Besides, Barr may have been persuaded that there are greater legal jeopardies awaiting Mr. McCabe as a result of Durham’s investigation, and so the prosecution declination for lying was made more palatable.
Others have speculated that the president’s tweets about McCabe made a successful prosecution less likely. Perhaps; I’ve seen prosecutors chicken out for lowlier reasons. But it’s hard to believe that would be the ultimate driver behind the declination.
Another possibility is that Andrew McCabe and DOJ reached a deal based on his cooperation with ongoing inquiries. McCabe’s public statements on CNN following the DOJ declination, however, would seem to downplay that possibility, at least on its face.
But he logically would be motivated to cooperate especially after his former boss, James Comey, publicly threw him under the bus during one of Comey’s town-hall spa treatments on CNN. The firing and loss of full pension for both McCabe and former FBI official Peter Strzok sounded “just about right” to the disgraced former FBI director. Don Corleone couldn’t have distanced himself from his “made men” any better.

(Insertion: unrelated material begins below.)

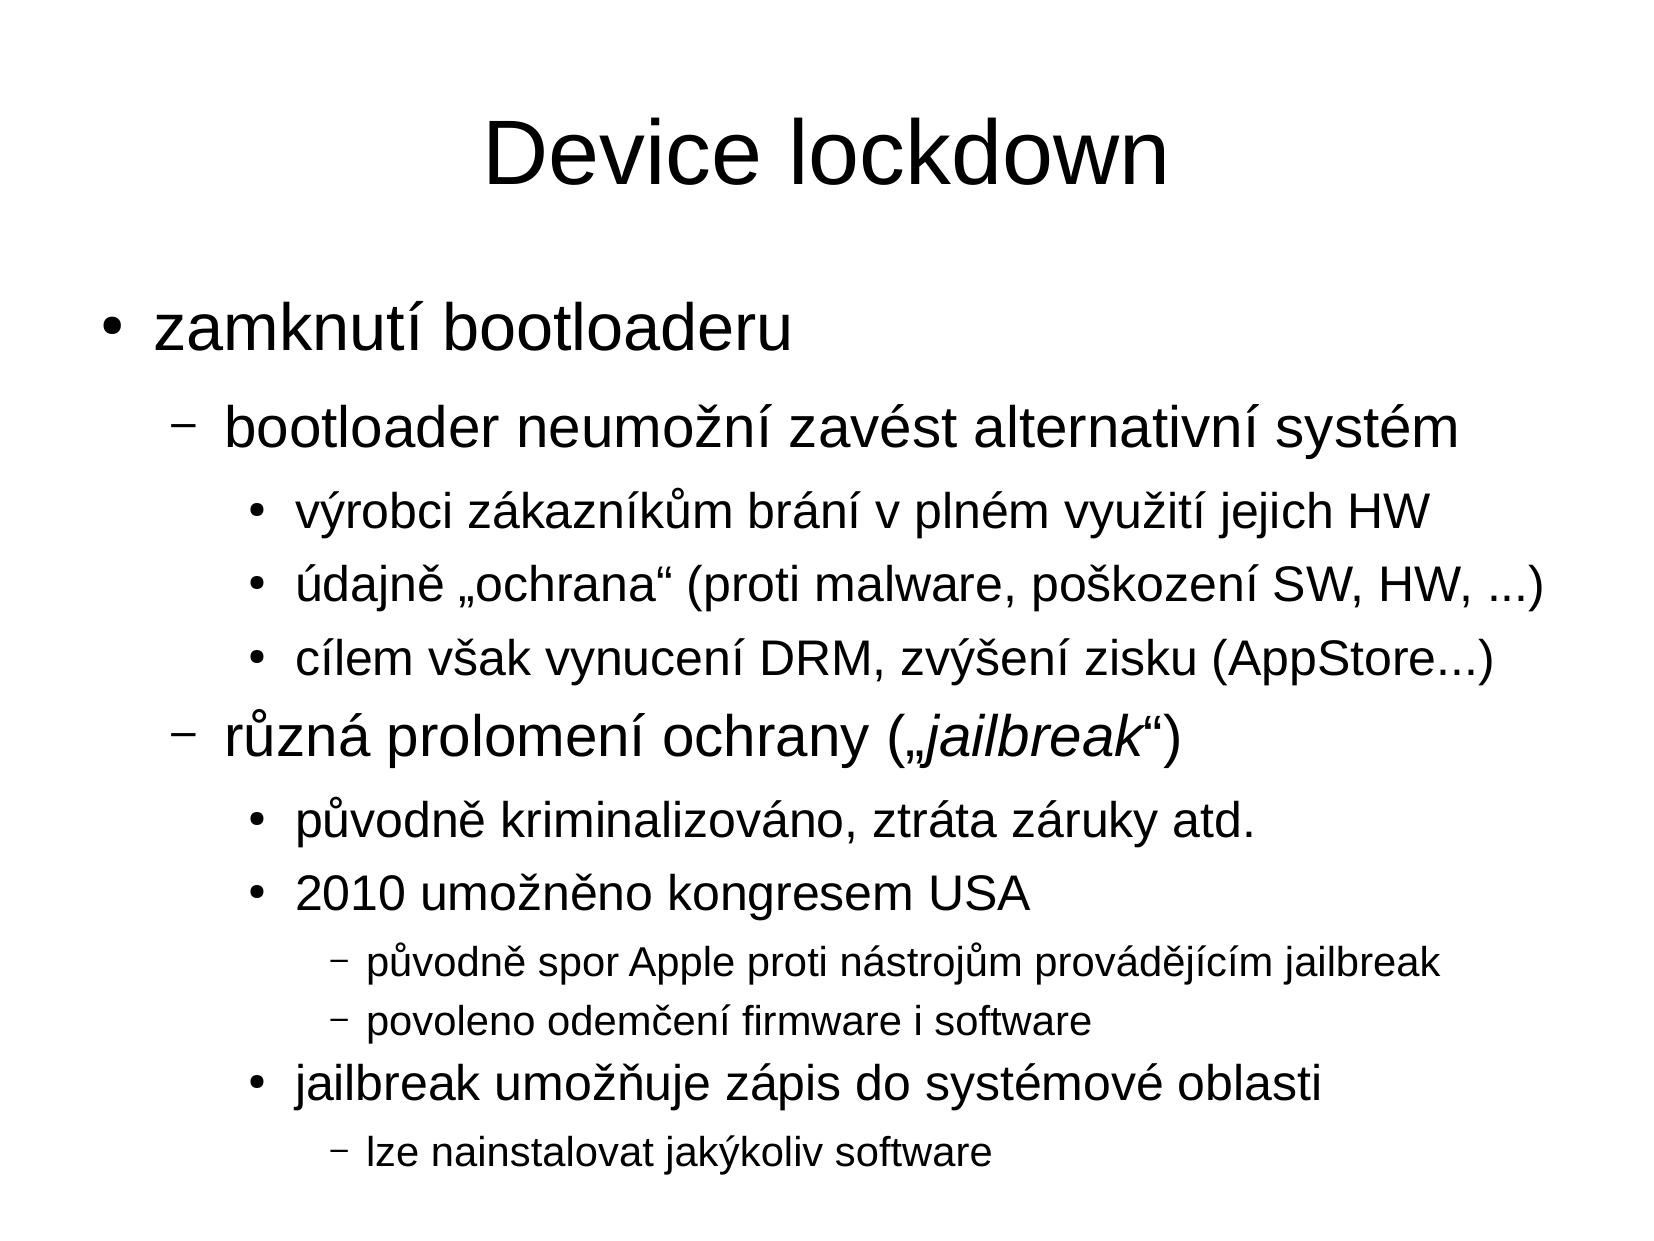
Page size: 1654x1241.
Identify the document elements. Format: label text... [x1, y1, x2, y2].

title Device lockdown [82, 49, 1571, 257]
list zamknutí bootloaderu bootloader neumožní zavést alternativní systém výrobci zákazníkům brání v plném využití jejich HW údajně „ochrana“ (proti malware, poškození SW, HW, ...) cílem však vynucení DRM, zvýšení zisku (AppStore...) různá prolomení ochrany („jailbreak“) původně kriminalizováno, ztráta záruky atd. 2010 umožněno kongresem USA původně spor Apple proti nástrojům provádějícím jailbreak povoleno odemčení firmware i software jailbreak umožňuje zápis do systémové oblasti lze nainstalovat jakýkoliv software [82, 290, 1571, 1217]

The dangerous perception, however, is that we truly do have a dual system of justice, an unequal application of law and penalty. This we cannot afford. This we must fight against every day. The attorney general’s chess game cannot end in checkmate to the politically motivated who like a double standard, two-tiered system just fine.
Kevin R. Brock, former assistant director of intelligence for the FBI, was an FBI special agent for 24 years and principal deputy director of the National Counterterrorism Center (NCTC). He is a founder and principal of NewStreet Global Solutions, which consults with private companies and public-safety agencies on strategic mission technologies.